Симонов К. М. -- Разные дни войны. Том I

- 141 -

← Предыдущая страница | Следующая страница → | К оглавлению ⇑

Но одну страничку своих тогдашних первоначальных записей все же приведу в надежде, что сквозь них проглянут черточки характера этого милого моему сердцу военного человека. "На перевале, когда отступали к Приморью, четверо суток ни ели ничего абсолютно. Подойдет то один, то другой старый казак, спросит:

- Вы, наверное, кушать хотите, товарищ генерал?

- А что у тебя есть?

- А сухари.

- Брешешь.

- А вот.

Вытаскивает из переметных сум замусоленный кусок сухаря.

- Да ты сам же не ел.

- Да я ел только что.

- Чего же ты ел? Врешь же.

- Да, ей-богу, ел.

- Да чего же ел?

- Да опять же сухари. Да вот этот остался, не хочется больше.

И так пристанет до тех пор, пока не заставит сгрызть кусок сухаря.

Когда формировалась дивизия, собрал бородачей со своей родной и соседних станиц.

По станицам пошел разговор:

- Начдив приехал, свой, Аксиньи Ивановны сын, Сережка...

И стали съезжаться..."
◇ ◇ ◇ ◇
◆ **ЗАДАНИЯ**:
a - Установите, согласуются ли утверждения (i)–(iii) с отрывком о генерале. Для каждого ответьте «да» или «нет» и точно процитируйте решающие слова.
(i) Старые казаки спрашивали генерала, не хочет ли он есть.
(ii) Формируя дивизию, генерал собирал людей из других областей, не связанных с его родными местами.
(iii) Если генерал отказывался от сухаря, казак сразу отступался.
b - Ответьте на вопросы по отрывку о генерале:
(i) Куда отступали, когда оказались на перевале?
(ii) Откуда казак вытаскивал кусок сухаря?
(iii) Как о начдиве говорили по станицам?
c - Продолжите отрывок о генерале с того места, где он заканчивается.

◆ **ВЫДЕРЖКА ИЗ ДАННЫХ**:
◇ ◇ ◇ ◇
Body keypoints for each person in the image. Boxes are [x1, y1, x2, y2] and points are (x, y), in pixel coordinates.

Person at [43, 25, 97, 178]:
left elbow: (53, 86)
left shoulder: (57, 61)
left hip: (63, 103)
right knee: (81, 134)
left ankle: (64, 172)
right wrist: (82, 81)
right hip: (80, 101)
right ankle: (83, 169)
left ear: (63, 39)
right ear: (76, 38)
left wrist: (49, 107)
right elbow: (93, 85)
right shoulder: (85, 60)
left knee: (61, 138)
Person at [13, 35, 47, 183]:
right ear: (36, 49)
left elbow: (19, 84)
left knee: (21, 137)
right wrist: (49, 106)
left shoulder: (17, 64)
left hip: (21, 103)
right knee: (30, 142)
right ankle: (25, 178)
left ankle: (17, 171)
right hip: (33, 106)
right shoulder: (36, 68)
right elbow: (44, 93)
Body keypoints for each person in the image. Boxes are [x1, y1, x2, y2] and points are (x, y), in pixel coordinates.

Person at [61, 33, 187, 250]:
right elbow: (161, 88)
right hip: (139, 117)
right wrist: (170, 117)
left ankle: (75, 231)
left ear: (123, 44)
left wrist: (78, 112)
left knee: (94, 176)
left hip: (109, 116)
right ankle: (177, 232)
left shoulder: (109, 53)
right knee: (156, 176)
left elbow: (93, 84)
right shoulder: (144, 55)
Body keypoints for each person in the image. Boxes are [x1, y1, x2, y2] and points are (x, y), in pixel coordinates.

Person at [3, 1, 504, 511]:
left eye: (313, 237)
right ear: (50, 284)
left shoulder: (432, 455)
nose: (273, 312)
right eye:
◇ ◇ ◇ ◇
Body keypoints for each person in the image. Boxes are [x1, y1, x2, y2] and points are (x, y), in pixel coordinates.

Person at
◇ ◇ ◇ ◇
◆ **ОТВЕТЫ К ЗАДАНИЯМ**:
a -
(i) Да: «Вы, наверное, кушать хотите, товарищ генерал?»
(ii) Нет: «собрал бородачей со своей родной и соседних станиц».
(iii) Нет: «И так пристанет до тех пор, пока не заставит сгрызть кусок сухаря».

b -
(i) К Приморью.
(ii) Из переметных сум.
(iii) «Начдив приехал, свой, Аксиньи Ивановны сын, Сережка...»

c -
Генерал сидит, молчит, подперши голову руками, потом говорит неожиданным голосом, в котором чувствуется слеза: "А теперь вот боюсь и появиться в станицах. Спросят: "Ну куда ты их дел, а?" Мало кто после всех боев остался сейчас в строю...

...Недавно после вручения наград собрал изо всей дивизии стариков на ужин. Выпили, а потом побеседовали о боях и об ошибках, моих и ихних. И эти три часа были такие, словно целый курс академии Фрунзе кончил. Старики настолько все знают, что мы себе даже и не представляем...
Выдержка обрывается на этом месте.